Chi-Square Goodness of Fit Test#

The Chi-Square Goodness of Fit test tests whether the observed frequency distribution of a categorical variable matches a theoretically expected distribution. It answers the question: Does the observed distribution deviate significantly from the expected one?

When to Use#

Use the Chi-Square Goodness of Fit test when you want to:

Test whether a frequency distribution matches an expected distribution
Examine a single categorical variable with multiple categories
Test whether categories are uniformly distributed or follow a specific distribution
The sample size is sufficiently large (expected frequencies ≥ 5)

Assumptions#

Observations are independent of one another
The variable is categorical (nominal or ordinal)
All expected frequencies are ≥ 5 (if violated: merge categories or use an exact test)
Each observation belongs to exactly one category

Formula#

The test statistic is calculated as:

\chi^2 = \sum_{i=1}^{k} \frac{(O_i - E_i)^2}{E_i}

where:

$O_i$ is the observed frequency of category $i$
$E_i$ is the expected frequency of category $i$
$k$ is the number of categories

The degrees of freedom are:

df = k - 1

Under the assumption of a uniform distribution:

E_i = \frac{n}{k}

Example#

Practical Example: Fairness of a Die

A player suspects that a die is not fair. They roll the die 120 times and record the results:

Face	1	2	3	4	5	6
Observed (O)	25	17	15	23	24	16
Expected (E)	20	20	20	20	20	20

For a fair die, each face is expected equally often: $E_i = 120/6 = 20$ .

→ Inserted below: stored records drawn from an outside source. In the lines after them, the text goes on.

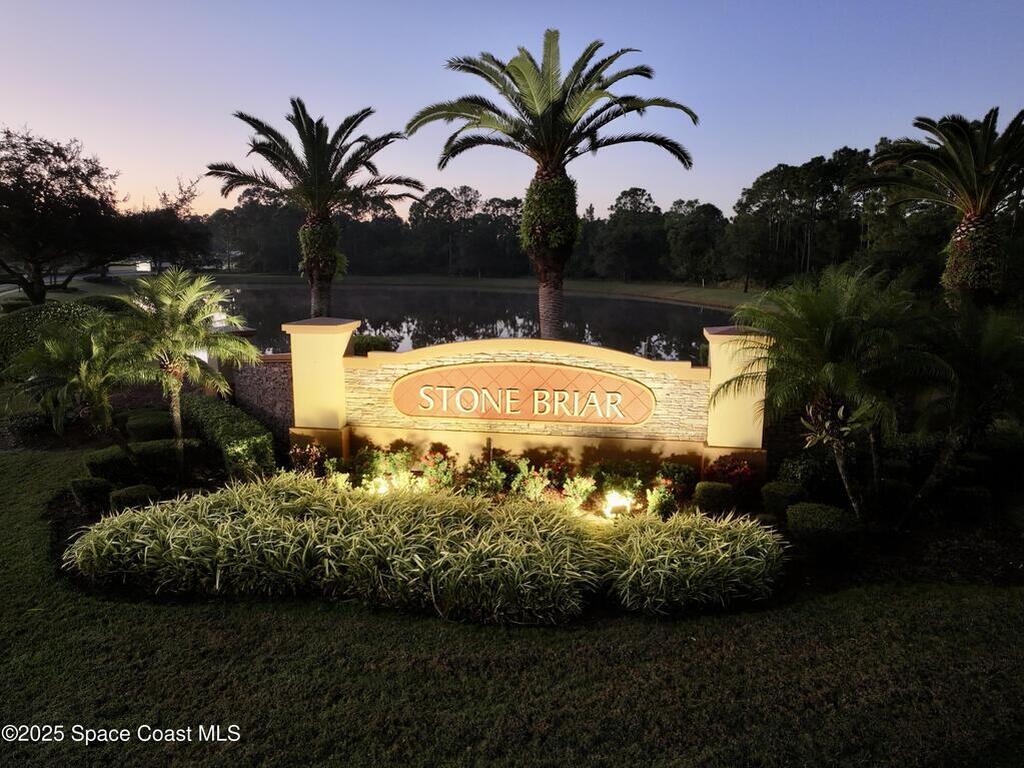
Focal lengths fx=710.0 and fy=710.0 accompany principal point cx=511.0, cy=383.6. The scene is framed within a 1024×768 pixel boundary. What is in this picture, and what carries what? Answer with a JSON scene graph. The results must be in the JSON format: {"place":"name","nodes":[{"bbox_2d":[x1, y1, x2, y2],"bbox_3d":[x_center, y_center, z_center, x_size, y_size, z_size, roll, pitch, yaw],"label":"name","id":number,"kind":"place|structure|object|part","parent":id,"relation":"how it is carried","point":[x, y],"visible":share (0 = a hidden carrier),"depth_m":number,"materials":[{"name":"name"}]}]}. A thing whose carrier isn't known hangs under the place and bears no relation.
{"place":"outdoors","nodes":[
{"label":"outdoors","id":0,"kind":"place"},
{"bbox_2d":[0,265,151,298],"label":"road","id":1,"kind":"structure","parent":0,"point":[81,278],"materials":[{"name":"grey asphalt"}]},
{"bbox_2d":[135,260,151,271],"label":"vehicle","id":2,"kind":"structure","parent":0,"point":[143,265],"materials":[{"name":"white"}]},
{"bbox_2d":[227,355,293,441],"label":"stone wall","id":3,"kind":"structure","parent":0,"point":[272,392],"depth_m":11.62,"materials":[{"name":"stone"}]},
{"bbox_2d":[210,282,738,361],"label":"pond","id":4,"kind":"structure","parent":0,"point":[685,313],"materials":[{"name":"liquid"}]},
{"bbox_2d":[205,271,768,307],"label":"far lawn","id":5,"kind":"structure","parent":0,"point":[577,285],"materials":[{"name":"green"}]},
{"bbox_2d":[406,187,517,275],"label":"tree","id":6,"kind":"object","parent":5,"relation":"on","point":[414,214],"visible":0.92,"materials":[{"name":"plant"}]},
{"bbox_2d":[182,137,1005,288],"label":"tree line","id":7,"kind":"object","parent":5,"relation":"on","point":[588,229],"visible":0.75,"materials":[{"name":"green plant"}]},
{"bbox_2d":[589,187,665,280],"label":"tree","id":8,"kind":"object","parent":5,"relation":"on","point":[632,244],"visible":0.96,"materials":[{"name":"plant"}]},
{"bbox_2d":[662,199,726,284],"label":"tree","id":9,"kind":"object","parent":5,"relation":"on","point":[700,229],"visible":0.97,"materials":[{"name":"plant"}]},
{"bbox_2d":[304,328,717,478],"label":"sign wall","id":10,"kind":"structure","parent":0,"point":[480,349],"depth_m":9.70,"materials":[{"name":"beige stone"}]},
{"bbox_2d":[388,363,654,424],"bbox_3d":[0.052,0.136,9.723,4.339,0.831,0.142,2,10,9],"label":"sign","id":11,"kind":"object","parent":10,"relation":"attached to","point":[444,411],"visible":0.98,"depth_m":9.65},
{"bbox_2d":[0,443,1023,767],"label":"lawn","id":12,"kind":"structure","parent":0,"point":[830,601],"materials":[{"name":"green plant"}]},
{"bbox_2d":[66,476,782,620],"bbox_3d":[-1.074,1.780,8.122,9.026,0.955,3.307,1,10,4],"label":"bed","id":13,"kind":"object","parent":12,"relation":"on","point":[132,519],"visible":0.97,"depth_m":7.51,"materials":[{"name":"plant"}]},
{"bbox_2d":[6,315,138,444],"bbox_3d":[-6.293,0.072,10.325,2.109,2.231,2.128,1,10,4],"label":"palm tree","id":14,"kind":"object","parent":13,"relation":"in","point":[83,368],"visible":0.95,"depth_m":10.08,"materials":[{"name":"green plant"}]},
{"bbox_2d":[70,477,114,510],"bbox_3d":[-4.951,1.297,8.400,0.483,0.378,0.454,1,10,4],"label":"shrub","id":15,"kind":"object","parent":13,"relation":"in","point":[87,489],"visible":0.94,"depth_m":8.25,"materials":[{"name":"green plant"}]},
{"bbox_2d":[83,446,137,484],"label":"shrub","id":16,"kind":"object","parent":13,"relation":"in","point":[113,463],"visible":0.83,"depth_m":9.12,"materials":[{"name":"green plant"}]},
{"bbox_2d":[109,484,160,511],"bbox_3d":[-4.248,1.338,8.024,0.528,0.341,0.491,1,10,4],"label":"shrub","id":17,"kind":"object","parent":13,"relation":"on","point":[130,495],"visible":0.73,"depth_m":7.89,"materials":[{"name":"green plant"}]},
{"bbox_2d":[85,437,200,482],"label":"hedge","id":18,"kind":"object","parent":13,"relation":"on","point":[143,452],"visible":0.81,"depth_m":9.26,"materials":[{"name":"green plant"}]},
{"bbox_2d":[124,410,174,441],"bbox_3d":[-5.663,0.720,11.220,0.865,0.485,0.844,1,10,4],"label":"shrub","id":19,"kind":"object","parent":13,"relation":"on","point":[145,424],"visible":0.82,"depth_m":10.93,"materials":[{"name":"green plant"}]},
{"bbox_2d":[110,268,259,469],"bbox_3d":[-4.503,-0.123,9.587,2.128,2.835,2.066,9,13,42],"label":"palm tree","id":20,"kind":"object","parent":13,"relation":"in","point":[193,293],"visible":0.99,"depth_m":9.30,"materials":[{"name":"plant"}]},
{"bbox_2d":[177,392,277,479],"bbox_3d":[-4.110,0.782,10.114,1.464,0.785,2.142,1,10,4],"label":"hedge","id":21,"kind":"object","parent":13,"relation":"on","point":[230,429],"visible":0.79,"depth_m":9.43,"materials":[{"name":"green plant"}]},
{"bbox_2d":[288,439,329,475],"bbox_3d":[-2.654,1.013,9.305,0.610,0.559,0.610,1,10,4],"label":"flowering shrub","id":22,"kind":"object","parent":13,"relation":"in","point":[295,459],"visible":0.8,"depth_m":9.24,"materials":[{"name":"red plant"}]},
{"bbox_2d":[283,316,358,458],"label":"pillar","id":23,"kind":"structure","parent":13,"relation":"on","point":[336,349],"depth_m":9.93,"materials":[{"name":"beige paint"}]},
{"bbox_2d":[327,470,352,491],"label":"shrub","id":24,"kind":"object","parent":13,"relation":"in","point":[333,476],"visible":0.64,"depth_m":8.39,"materials":[{"name":"plant"}]},
{"bbox_2d":[367,475,393,495],"bbox_3d":[-1.576,1.259,8.462,0.313,0.286,0.287,-4,11,-25],"label":"spotlight","id":25,"kind":"object","parent":13,"relation":"in","point":[380,480],"visible":0.59,"depth_m":8.40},
{"bbox_2d":[353,446,415,493],"bbox_3d":[-1.548,1.105,8.849,0.780,0.607,0.677,1,10,4],"label":"flowering shrub","id":26,"kind":"object","parent":13,"relation":"in","point":[380,463],"visible":0.76,"depth_m":8.79,"materials":[{"name":"green plant"}]},
{"bbox_2d":[417,448,457,491],"bbox_3d":[-0.916,1.095,8.771,0.564,0.559,0.566,-1,10,-7],"label":"flowering shrub","id":27,"kind":"object","parent":13,"relation":"in","point":[437,472],"visible":0.84,"depth_m":8.71,"materials":[{"name":"plant"}]},
{"bbox_2d":[467,460,509,497],"bbox_3d":[-0.277,1.140,8.593,0.685,0.579,0.629,1,10,4],"label":"shrub","id":28,"kind":"object","parent":13,"relation":"in","point":[499,476],"visible":0.91,"depth_m":8.52,"materials":[{"name":"green plant"}]},
{"bbox_2d":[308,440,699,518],"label":"flower bed","id":29,"kind":"object","parent":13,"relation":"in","point":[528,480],"visible":0.64,"depth_m":8.28,"materials":[{"name":"plant"}]},
{"bbox_2d":[510,459,553,501],"bbox_3d":[0.226,1.200,8.439,0.501,0.536,0.494,-4,11,-21],"label":"flowering shrub","id":30,"kind":"object","parent":13,"relation":"in","point":[528,480],"visible":0.89,"depth_m":8.39,"materials":[{"name":"plant"}]},
{"bbox_2d":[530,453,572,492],"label":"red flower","id":31,"kind":"object","parent":13,"relation":"in","point":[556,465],"visible":0.72,"depth_m":8.79,"materials":[{"name":"red plant"}]},
{"bbox_2d":[561,475,596,513],"bbox_3d":[0.772,1.278,8.139,0.456,0.476,0.442,-4,11,-24],"label":"shrub","id":32,"kind":"object","parent":13,"relation":"in","point":[579,500],"visible":0.88,"depth_m":8.09,"materials":[{"name":"plant"}]},
{"bbox_2d":[601,489,634,516],"bbox_3d":[1.177,1.348,7.882,0.409,0.301,0.337,-3,11,-21],"label":"garden light","id":33,"kind":"object","parent":13,"relation":"in","point":[620,504],"visible":0.83,"depth_m":7.82,"materials":[{"name":"white"}]},
{"bbox_2d":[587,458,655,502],"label":"shrub","id":34,"kind":"object","parent":13,"relation":"in","point":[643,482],"visible":0.84,"depth_m":8.57,"materials":[{"name":"green plant"}]},
{"bbox_2d":[645,479,677,516],"bbox_3d":[1.677,1.315,7.913,0.413,0.454,0.402,-3,10,-18],"label":"flowering shrub","id":35,"kind":"object","parent":13,"relation":"in","point":[658,495],"visible":0.9,"depth_m":7.87,"materials":[{"name":"green plant"}]},
{"bbox_2d":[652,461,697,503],"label":"shrub","id":36,"kind":"object","parent":13,"relation":"in","point":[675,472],"visible":0.87,"depth_m":8.45,"materials":[{"name":"green plant"}]},
{"bbox_2d":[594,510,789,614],"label":"spider plant","id":37,"kind":"object","parent":13,"relation":"in","point":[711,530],"visible":0.88,"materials":[{"name":"green plant"}]},
{"bbox_2d":[693,481,735,515],"bbox_3d":[2.316,1.320,8.112,0.469,0.389,0.447,1,10,4],"label":"shrub","id":38,"kind":"object","parent":13,"relation":"in","point":[713,495],"visible":0.95,"depth_m":7.95,"materials":[{"name":"green plant"}]},
{"bbox_2d":[702,454,758,493],"bbox_3d":[2.631,1.113,8.509,0.750,0.526,0.725,1,10,4],"label":"red flower bush","id":39,"kind":"object","parent":13,"relation":"in","point":[732,467],"visible":0.86,"depth_m":8.42,"materials":[{"name":"red plant"}]},
{"bbox_2d":[700,325,769,478],"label":"pillar","id":40,"kind":"structure","parent":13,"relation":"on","point":[715,364],"depth_m":8.98,"materials":[{"name":"beige paint"}]},
{"bbox_2d":[761,481,806,515],"bbox_3d":[3.126,1.333,8.133,0.512,0.388,0.505,1,10,4],"label":"shrub","id":41,"kind":"object","parent":13,"relation":"on","point":[779,493],"visible":0.92,"depth_m":7.98,"materials":[{"name":"green plant"}]},
{"bbox_2d":[773,450,837,495],"bbox_3d":[3.647,1.114,8.731,0.815,0.634,0.783,1,10,4],"label":"shrub","id":42,"kind":"object","parent":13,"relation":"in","point":[806,472],"visible":0.79,"depth_m":8.53,"materials":[{"name":"green plant"}]},
{"bbox_2d":[786,503,861,552],"bbox_3d":[3.122,1.445,7.113,0.707,0.421,0.679,1,10,4],"label":"shrub","id":43,"kind":"object","parent":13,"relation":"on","point":[840,521],"visible":0.98,"depth_m":6.91,"materials":[{"name":"green plant"}]},
{"bbox_2d":[725,263,933,515],"bbox_3d":[3.590,0.105,7.909,2.471,2.888,2.512,1,10,4],"label":"palm tree","id":44,"kind":"object","parent":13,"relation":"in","point":[827,373],"visible":0.99,"depth_m":7.63,"materials":[{"name":"plant"}]},
{"bbox_2d":[902,296,1023,512],"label":"palm tree","id":45,"kind":"object","parent":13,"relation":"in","point":[967,373],"visible":0.97,"depth_m":7.74,"materials":[{"name":"plant"}]},
{"bbox_2d":[944,484,991,522],"bbox_3d":[5.092,1.333,7.974,0.531,0.413,0.502,1,10,4],"label":"shrub","id":46,"kind":"object","parent":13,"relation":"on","point":[965,495],"visible":0.95,"depth_m":7.80,"materials":[{"name":"green plant"}]},
{"bbox_2d":[0,0,1023,219],"label":"sky","id":47,"kind":"structure","parent":0,"point":[757,155],"materials":[{"name":"blue"}]},
{"label":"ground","id":48,"kind":"structure","parent":0},
{"bbox_2d":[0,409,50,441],"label":"shrub","id":49,"kind":"object","parent":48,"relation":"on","point":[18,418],"visible":0.92,"depth_m":11.52,"materials":[{"name":"green plant"}]},
{"bbox_2d":[0,299,108,373],"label":"shrub","id":50,"kind":"object","parent":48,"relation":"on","point":[32,319],"visible":0.55,"depth_m":15.03,"materials":[{"name":"green plant"}]},
{"bbox_2d":[0,126,132,304],"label":"tree","id":51,"kind":"object","parent":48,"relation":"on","point":[39,201],"visible":1,"depth_m":29.06,"materials":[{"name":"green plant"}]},
{"bbox_2d":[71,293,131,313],"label":"shrub","id":52,"kind":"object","parent":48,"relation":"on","point":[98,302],"visible":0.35,"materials":[{"name":"green plant"}]},
{"bbox_2d":[124,181,212,273],"label":"tree","id":53,"kind":"object","parent":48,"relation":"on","point":[160,222],"visible":0.76,"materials":[{"name":"plant"}]},
{"bbox_2d":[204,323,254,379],"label":"pillar","id":54,"kind":"structure","parent":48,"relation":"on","point":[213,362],"depth_m":12.79,"materials":[{"name":"stone"}]},
{"bbox_2d":[210,96,421,319],"bbox_3d":[-4.732,-3.410,17.547,5.032,6.940,5.074,-9,14,-44],"label":"palm tree","id":55,"kind":"object","parent":48,"relation":"on","point":[329,175],"visible":0.98,"depth_m":17.01,"materials":[{"name":"green plant"}]},
{"bbox_2d":[352,333,395,355],"bbox_3d":[-3.356,-0.486,16.283,1.464,1.308,1.429,1,10,4],"label":"shrub","id":56,"kind":"object","parent":48,"relation":"on","point":[374,345],"visible":0.42,"depth_m":15.89,"materials":[{"name":"green plant"}]},
{"bbox_2d":[404,27,698,345],"bbox_3d":[0.801,-3.026,14.268,5.394,7.435,5.247,-4,11,-21],"label":"palm tree","id":57,"kind":"object","parent":48,"relation":"on","point":[554,112],"visible":0.99,"depth_m":13.58,"materials":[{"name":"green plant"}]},
{"label":"palm trunk","id":58,"kind":"part","parent":57,"relation":"part of","materials":[{"name":"brown plant"}]},
{"bbox_2d":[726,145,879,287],"label":"tree","id":59,"kind":"object","parent":48,"relation":"on","point":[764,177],"visible":0.77,"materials":[{"name":"plant"}]},
{"bbox_2d":[850,105,1023,305],"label":"palm tree","id":60,"kind":"object","parent":48,"relation":"on","point":[972,194],"visible":0.95,"depth_m":13.19,"materials":[{"name":"plant"}]},
{"label":"palm trunk","id":61,"kind":"part","parent":60,"relation":"part of","materials":[{"name":"plant"}]}
]}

$\chi^2 = \frac{(25-20)^2}{20} + \frac{(17-20)^2}{20} + \frac{(15-20)^2}{20} + \frac{(23-20)^2}{20} + \frac{(24-20)^2}{20} + \frac{(16-20)^2}{20} = 5.0$

With df = 5, p = 0.416 (not significant). There is no evidence that the die is unfair.

Effect Size#

Cohen's w as a measure of effect size:

w = \sqrt{\frac{\chi^2}{n}}

Alternatively:

w = \sqrt{\sum_{i=1}^{k} \frac{(p_{\text{observed},i} - p_{\text{expected},i})^2}{p_{\text{expected},i}}}

Effect Size	Cohen's w
Small	0.10
Medium	0.30
Large	0.50

Note: The Chi-Square Goodness of Fit test is sensitive to sample size. With very large samples, even small, practically insignificant deviations can become statistically significant. Therefore, the effect size should always be reported.